Sliced! Very lean, but moist. Not as tender as some other cuts, but slicing thin for sammies takes care of that.







And onto toasted rolls with the Smokey Au Jus. Tasted great!







I think the next one I'll try slow smoking brisket-style, with some bacon on top and a water pan underneath to provide moisture.


----------



## daveomak (May 27, 2012)

mneeley, evening.... that roast looks perfect to me....  I love a clod... good flavor and usually priced right....  Great job....   Dave


----------



## smokinhusker (May 27, 2012)

Now that looks super!


----------



## thoseguys26 (May 27, 2012)

Looks good. Never had a clod? What's with the name, Clod Heart? Not familiar with the cut. Thanks.


----------



## smokinhusker (May 27, 2012)

Here ya go Thoseguys. Hope it helps - I cut a couple of these from my cow elk

Shoulder Clod Roast - Common Names are Clod Heart Roast and Shoulder Center Roast

Description: A flavorful and less tender cut from the heart of the shoulder clod, the shoulder clod roast is an economical cut.


----------



## chef jimmyj (May 27, 2012)

Beautiful Beef! I'm glad you enjoyed the Smokey Au Jus...
	

	
	
		
		



		
		
	


	





...JJ


----------



## thoseguys26 (May 28, 2012)

Thanks SmokinHusker. I guess I do know what cut it is. Shoulder Center Roast. I've been processing deer since I could hold a knife but I don't know too many names of the cuts. I guess I should probably get a meat chart.
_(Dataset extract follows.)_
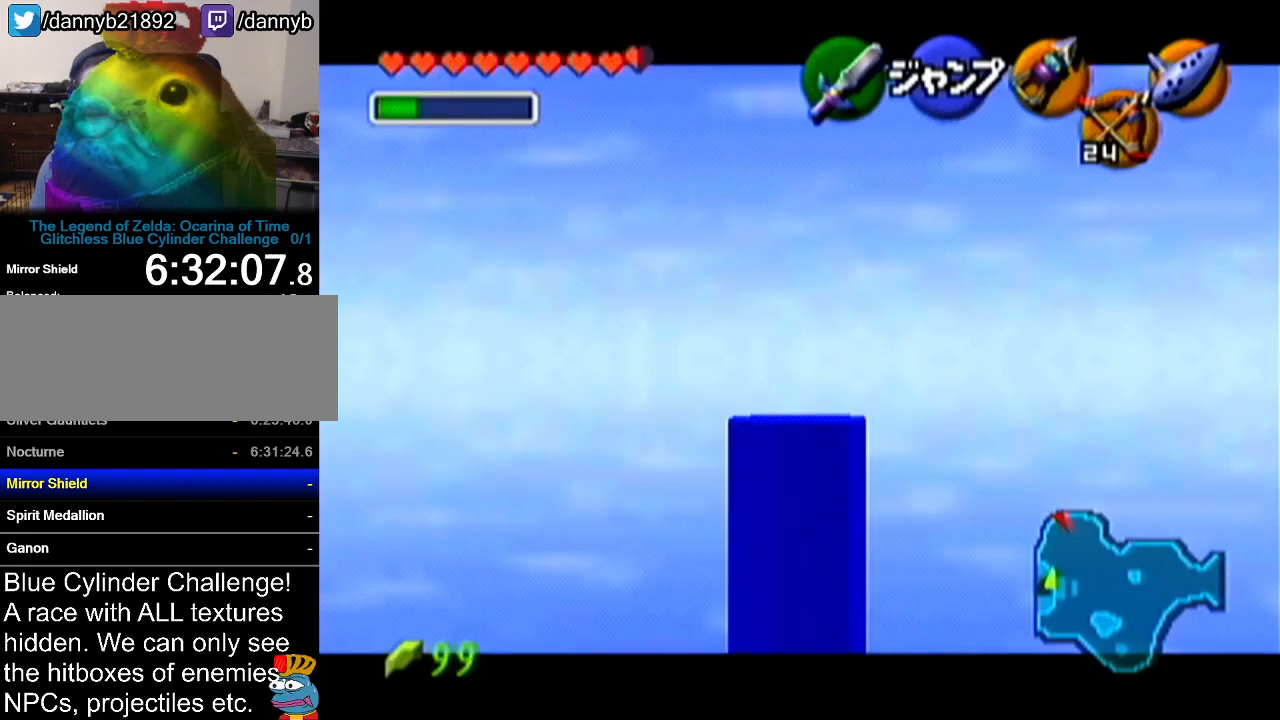
{"buttons": ["Z"], "left_stick": "down", "events": []}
Never heard of Clod Heart. Now I do!


----------



## frosty (May 28, 2012)

SmokinHusker said:


> Now that looks super!









Happy Memorial Day!  God Bless the service members and veterans, and those that didn't get to come home.


----------



## dlnida (May 31, 2012)

Gotta love Cash and Carry.  Of course, the wife won't let me go by myself any more.  Hey Neely, I've been mulling a brisket and was wondering if you've had any luck with theirs?


----------



## gunner69 (May 31, 2012)

I use C&C for all my briskets have never had a bad one come out of there... They recently started carrying Angus packers for about 5-7 cents a pound more than  choice... I've probably cooked 20-30 of the Angus in the last few months and I am hooked... Tender, Juicy with great flavor...


----------



## dlnida (May 31, 2012)

Thanks Gunner, I've been eyeballing them every time I go in there.  I think I need to slip one onto my honeydo list.


----------



## teeznuts (Jun 1, 2012)

I've seen the clod hearts at my local cash and carry and wondered how they would be smoked. does anybody know if you could foil one at 165 and take to 195-205 and pull it for shredded beef?


----------



## teeznuts (Jun 1, 2012)

Your roast looks great by the way!


----------



## africanmeat (Jun 6, 2012)

nice looking roast .


----------



## mneeley490 (Aug 11, 2012)

teeznuts said:


> I've seen the clod hearts at my local cash and carry and wondered how they would be smoked. does anybody know if you could foil one at 165 and take to 195-205 and pull it for shredded beef?


Did the other one last weekend exactly in this method, and pulled it like a pork butt. Much easier, as there is hardly any fat to separate out. This also makes for less shrinkage, so you get almost as much meat out ot the smoker, as you put in.

It was prepared by rubbing with my standard beef rub, then injected with beef broth, worchestershire, and soy sauce, then layering the top with homemade bacon shortly before going into the smoker. I didn't think it was possible, but I gotta say we all loved this more than my pulled pork, and my pork is pretty dang good! This beef was tender, almost melt-in-your-mouth good.

I had friends over for bbq beef sandwiches, and they all loved it as well. Even their pickey-eater kid ate two of them! What little is left is going into chili tomorrow.

I'll post some pics as soon as I can figure out how to transfer them from my newfangled phone.

DLNida, glad someone answered your question! My next brisket will be one of their Angus ones.


----------



## jardine464 (Oct 2, 2016)

I bought at cash n carry for the 1st time also. Mine was actually sliced. Made a marinade and used it as carne asada. It was awesome. much more tender than expected. Using leftovers for breakfast burritos.

Next adventure will be to make a stuffing and roll the pre sliced pieces, then grill or bake.

Also going to do some jerky as it it sliced perfectly.

D


----------